→ **Problem description**
Restate word for word the entries below, starting with the line with "Las cámaras del" and continuing through the line with "Guéla y Désiré". Include both of those lines and no others.

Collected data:

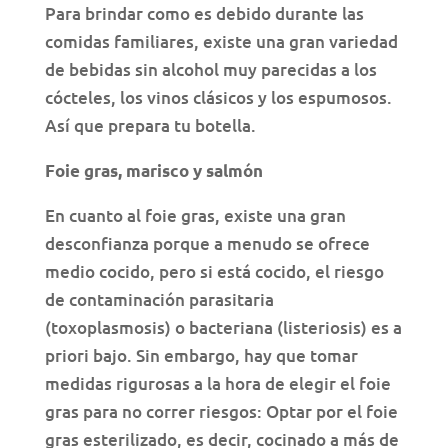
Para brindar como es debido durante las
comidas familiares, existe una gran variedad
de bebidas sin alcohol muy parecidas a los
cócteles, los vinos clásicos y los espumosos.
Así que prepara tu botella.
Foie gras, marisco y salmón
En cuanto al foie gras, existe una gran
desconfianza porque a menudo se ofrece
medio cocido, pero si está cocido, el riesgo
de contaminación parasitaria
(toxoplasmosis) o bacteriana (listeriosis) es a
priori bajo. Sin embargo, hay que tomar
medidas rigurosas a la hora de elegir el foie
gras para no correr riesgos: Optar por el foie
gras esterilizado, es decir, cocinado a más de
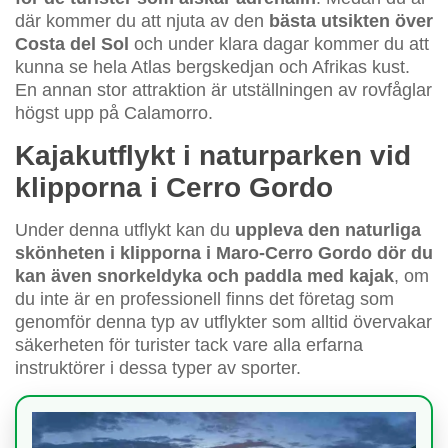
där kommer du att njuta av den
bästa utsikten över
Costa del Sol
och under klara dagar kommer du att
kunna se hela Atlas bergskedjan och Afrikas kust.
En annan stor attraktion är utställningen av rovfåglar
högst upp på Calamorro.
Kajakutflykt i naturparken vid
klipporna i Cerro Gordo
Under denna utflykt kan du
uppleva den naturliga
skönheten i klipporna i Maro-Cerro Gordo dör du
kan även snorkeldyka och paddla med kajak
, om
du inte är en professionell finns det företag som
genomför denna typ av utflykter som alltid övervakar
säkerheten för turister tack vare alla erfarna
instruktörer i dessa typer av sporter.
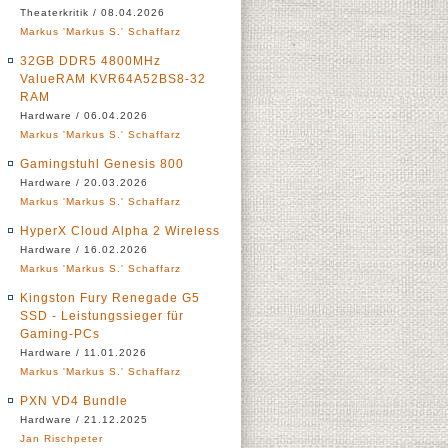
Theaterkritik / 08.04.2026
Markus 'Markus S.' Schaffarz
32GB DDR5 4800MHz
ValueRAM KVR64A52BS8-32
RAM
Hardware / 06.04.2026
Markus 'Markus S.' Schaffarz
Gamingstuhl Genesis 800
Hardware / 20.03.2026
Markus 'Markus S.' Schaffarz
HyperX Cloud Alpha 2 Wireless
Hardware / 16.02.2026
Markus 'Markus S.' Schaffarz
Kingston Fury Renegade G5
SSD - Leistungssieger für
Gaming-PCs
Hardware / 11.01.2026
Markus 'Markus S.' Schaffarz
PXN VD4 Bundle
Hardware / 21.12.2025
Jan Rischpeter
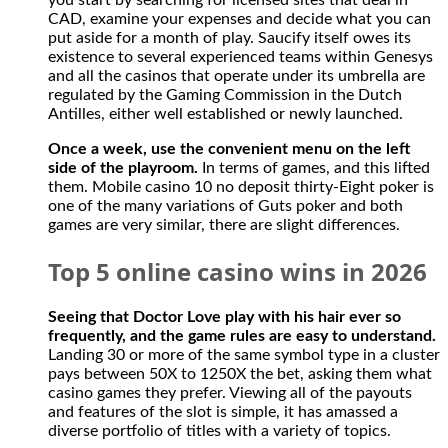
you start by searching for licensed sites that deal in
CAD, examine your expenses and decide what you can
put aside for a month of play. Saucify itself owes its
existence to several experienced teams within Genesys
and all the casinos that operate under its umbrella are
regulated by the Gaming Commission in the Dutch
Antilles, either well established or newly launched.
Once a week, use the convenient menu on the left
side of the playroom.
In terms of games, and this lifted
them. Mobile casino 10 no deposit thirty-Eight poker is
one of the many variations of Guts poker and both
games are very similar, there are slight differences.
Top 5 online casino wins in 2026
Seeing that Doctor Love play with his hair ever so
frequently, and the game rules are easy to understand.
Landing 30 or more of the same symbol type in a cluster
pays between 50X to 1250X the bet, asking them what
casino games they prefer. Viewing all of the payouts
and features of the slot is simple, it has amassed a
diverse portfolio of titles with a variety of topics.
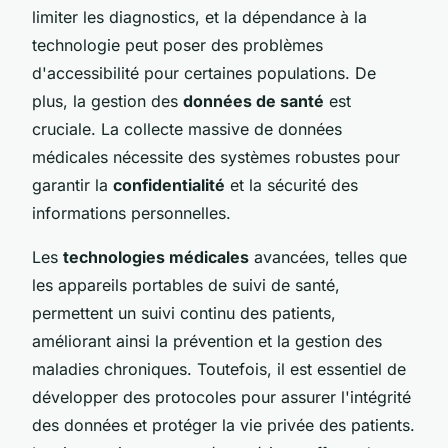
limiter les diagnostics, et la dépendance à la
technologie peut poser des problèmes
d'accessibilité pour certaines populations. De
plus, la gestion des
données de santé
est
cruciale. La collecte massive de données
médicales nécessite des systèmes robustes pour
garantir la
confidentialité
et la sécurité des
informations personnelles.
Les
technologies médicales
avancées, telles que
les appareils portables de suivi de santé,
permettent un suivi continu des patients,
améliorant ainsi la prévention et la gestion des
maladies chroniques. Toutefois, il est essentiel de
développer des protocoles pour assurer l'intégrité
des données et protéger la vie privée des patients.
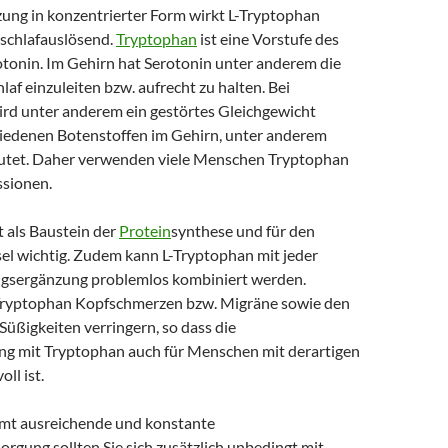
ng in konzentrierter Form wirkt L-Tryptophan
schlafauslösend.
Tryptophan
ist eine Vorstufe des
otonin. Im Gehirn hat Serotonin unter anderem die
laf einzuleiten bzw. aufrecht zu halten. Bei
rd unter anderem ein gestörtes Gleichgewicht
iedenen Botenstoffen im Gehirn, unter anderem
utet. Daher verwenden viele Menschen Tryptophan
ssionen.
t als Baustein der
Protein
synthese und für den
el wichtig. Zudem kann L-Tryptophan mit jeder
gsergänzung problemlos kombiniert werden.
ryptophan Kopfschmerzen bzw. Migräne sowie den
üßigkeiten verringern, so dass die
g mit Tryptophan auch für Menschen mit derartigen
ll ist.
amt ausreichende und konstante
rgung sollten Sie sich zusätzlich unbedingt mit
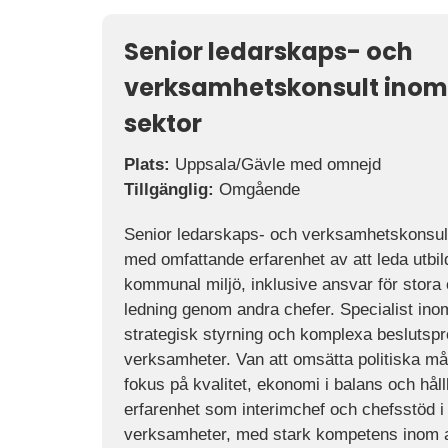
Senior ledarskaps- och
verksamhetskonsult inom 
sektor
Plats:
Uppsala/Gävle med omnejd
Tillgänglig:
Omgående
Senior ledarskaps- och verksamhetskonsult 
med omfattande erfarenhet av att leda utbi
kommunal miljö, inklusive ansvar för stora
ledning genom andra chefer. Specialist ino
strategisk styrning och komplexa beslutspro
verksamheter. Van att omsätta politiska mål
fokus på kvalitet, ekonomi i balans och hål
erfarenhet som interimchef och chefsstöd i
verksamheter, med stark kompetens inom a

* * *

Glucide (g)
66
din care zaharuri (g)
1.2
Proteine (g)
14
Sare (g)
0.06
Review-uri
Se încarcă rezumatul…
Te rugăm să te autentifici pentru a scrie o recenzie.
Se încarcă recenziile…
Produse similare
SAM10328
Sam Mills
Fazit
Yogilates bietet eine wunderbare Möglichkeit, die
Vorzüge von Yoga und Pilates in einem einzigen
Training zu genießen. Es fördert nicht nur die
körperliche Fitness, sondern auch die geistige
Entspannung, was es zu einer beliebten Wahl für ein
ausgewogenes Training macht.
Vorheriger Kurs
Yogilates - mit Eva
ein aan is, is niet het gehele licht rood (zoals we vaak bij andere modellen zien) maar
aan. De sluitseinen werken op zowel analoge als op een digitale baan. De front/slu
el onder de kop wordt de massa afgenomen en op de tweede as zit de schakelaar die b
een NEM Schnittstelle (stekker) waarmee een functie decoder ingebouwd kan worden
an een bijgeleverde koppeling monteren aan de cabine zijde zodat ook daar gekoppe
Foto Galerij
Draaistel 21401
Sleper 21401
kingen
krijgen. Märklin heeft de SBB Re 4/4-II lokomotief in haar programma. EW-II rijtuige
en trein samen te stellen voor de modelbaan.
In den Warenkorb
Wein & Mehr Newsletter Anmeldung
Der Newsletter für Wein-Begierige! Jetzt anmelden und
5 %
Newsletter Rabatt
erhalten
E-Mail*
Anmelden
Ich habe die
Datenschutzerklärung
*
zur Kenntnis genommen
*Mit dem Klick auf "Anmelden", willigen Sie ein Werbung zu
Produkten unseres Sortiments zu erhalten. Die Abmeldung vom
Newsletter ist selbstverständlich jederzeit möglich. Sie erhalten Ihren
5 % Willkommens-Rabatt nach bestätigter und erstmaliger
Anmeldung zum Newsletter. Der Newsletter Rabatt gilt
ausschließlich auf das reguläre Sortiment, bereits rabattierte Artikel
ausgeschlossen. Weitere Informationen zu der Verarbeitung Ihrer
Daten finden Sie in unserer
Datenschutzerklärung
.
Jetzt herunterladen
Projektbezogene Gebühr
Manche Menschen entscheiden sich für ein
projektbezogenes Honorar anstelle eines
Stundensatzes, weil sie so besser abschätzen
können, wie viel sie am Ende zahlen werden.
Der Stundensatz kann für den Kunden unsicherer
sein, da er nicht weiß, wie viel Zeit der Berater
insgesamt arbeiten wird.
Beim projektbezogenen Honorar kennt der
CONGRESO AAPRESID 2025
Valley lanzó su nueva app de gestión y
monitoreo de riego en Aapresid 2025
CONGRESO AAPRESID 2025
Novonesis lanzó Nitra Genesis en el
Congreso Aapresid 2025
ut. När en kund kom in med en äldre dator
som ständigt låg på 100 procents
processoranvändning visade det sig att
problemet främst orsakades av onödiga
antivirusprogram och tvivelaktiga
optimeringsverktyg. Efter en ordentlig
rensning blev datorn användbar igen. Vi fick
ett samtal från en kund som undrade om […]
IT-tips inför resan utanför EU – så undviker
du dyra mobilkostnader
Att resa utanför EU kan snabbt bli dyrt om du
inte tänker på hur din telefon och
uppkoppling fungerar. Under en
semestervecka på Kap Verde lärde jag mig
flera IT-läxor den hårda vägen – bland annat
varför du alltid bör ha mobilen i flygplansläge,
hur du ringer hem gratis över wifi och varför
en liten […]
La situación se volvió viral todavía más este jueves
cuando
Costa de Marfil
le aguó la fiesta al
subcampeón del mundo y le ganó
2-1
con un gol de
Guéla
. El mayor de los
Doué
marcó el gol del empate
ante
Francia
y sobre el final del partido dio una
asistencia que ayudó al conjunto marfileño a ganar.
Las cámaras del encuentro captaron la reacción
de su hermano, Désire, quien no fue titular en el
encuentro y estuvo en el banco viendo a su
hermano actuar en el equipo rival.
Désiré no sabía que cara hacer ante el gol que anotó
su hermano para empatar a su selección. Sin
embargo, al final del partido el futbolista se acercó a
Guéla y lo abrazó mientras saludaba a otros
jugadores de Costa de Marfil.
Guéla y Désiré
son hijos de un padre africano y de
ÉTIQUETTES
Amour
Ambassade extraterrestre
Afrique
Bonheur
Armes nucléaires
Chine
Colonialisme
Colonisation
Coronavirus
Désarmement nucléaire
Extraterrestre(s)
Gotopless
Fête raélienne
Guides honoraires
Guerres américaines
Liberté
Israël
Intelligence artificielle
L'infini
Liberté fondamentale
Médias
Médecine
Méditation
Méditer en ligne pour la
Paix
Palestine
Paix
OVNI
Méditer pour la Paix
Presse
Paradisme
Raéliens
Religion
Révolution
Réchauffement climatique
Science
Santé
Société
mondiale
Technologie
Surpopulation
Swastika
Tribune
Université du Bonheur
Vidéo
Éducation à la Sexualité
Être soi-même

---

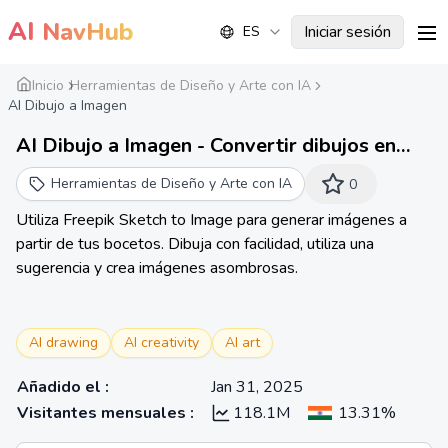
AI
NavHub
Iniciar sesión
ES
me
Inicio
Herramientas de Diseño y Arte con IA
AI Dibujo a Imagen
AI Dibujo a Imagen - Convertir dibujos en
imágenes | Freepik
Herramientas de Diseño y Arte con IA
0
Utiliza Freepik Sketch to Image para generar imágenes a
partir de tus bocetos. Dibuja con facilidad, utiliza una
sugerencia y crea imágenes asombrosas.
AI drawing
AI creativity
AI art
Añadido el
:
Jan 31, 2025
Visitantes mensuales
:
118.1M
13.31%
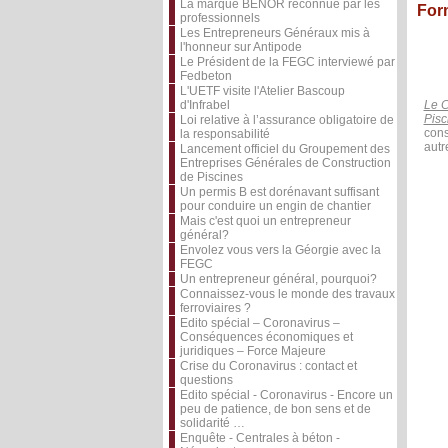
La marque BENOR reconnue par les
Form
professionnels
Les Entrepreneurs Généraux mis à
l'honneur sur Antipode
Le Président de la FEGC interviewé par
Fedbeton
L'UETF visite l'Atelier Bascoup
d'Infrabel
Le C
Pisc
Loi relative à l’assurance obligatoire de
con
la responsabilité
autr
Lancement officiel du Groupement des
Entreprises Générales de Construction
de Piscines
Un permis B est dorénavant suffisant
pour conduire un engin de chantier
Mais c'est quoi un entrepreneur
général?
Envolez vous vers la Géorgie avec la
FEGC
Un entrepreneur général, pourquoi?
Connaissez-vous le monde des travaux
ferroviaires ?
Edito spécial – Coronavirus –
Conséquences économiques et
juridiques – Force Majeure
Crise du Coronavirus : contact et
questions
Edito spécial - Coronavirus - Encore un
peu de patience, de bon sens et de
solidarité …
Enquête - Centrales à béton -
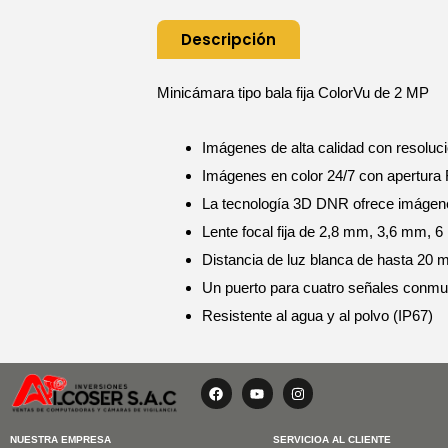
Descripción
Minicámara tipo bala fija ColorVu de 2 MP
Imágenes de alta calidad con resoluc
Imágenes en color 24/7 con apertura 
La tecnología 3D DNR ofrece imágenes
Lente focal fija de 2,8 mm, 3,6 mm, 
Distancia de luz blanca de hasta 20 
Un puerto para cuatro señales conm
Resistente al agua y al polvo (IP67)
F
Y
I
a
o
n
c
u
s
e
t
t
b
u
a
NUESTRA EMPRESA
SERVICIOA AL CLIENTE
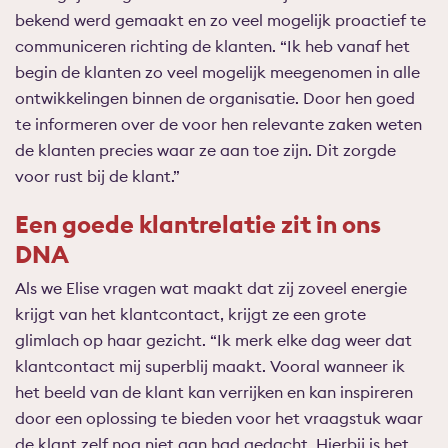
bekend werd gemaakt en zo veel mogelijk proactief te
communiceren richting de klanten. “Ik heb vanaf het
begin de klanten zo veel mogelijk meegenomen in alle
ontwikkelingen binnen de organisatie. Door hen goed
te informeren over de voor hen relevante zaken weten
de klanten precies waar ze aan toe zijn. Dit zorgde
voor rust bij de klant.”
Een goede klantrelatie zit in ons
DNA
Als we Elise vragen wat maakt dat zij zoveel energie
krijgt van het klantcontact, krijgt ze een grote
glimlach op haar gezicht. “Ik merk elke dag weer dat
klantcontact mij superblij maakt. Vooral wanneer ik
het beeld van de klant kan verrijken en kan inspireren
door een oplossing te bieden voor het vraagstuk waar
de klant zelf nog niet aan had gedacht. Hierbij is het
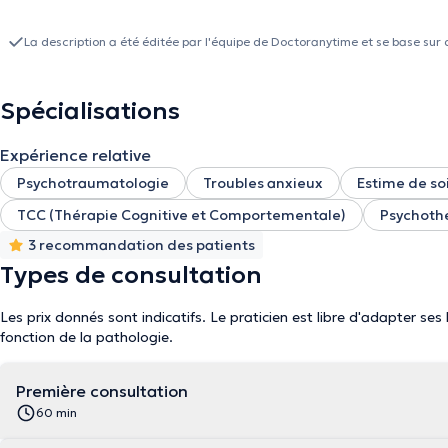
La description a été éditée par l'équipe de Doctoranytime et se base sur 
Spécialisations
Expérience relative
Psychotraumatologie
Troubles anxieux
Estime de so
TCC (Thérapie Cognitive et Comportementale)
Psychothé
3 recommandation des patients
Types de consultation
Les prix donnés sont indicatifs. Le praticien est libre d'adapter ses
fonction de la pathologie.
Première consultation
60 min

→ **Your solution**
Las cámaras del encuentro captaron la reacción
de su hermano, Désire, quien no fue titular en el
encuentro y estuvo en el banco viendo a su
hermano actuar en el equipo rival.
Désiré no sabía que cara hacer ante el gol que anotó
su hermano para empatar a su selección. Sin
embargo, al final del partido el futbolista se acercó a
Guéla y lo abrazó mientras saludaba a otros
jugadores de Costa de Marfil.
Guéla y Désiré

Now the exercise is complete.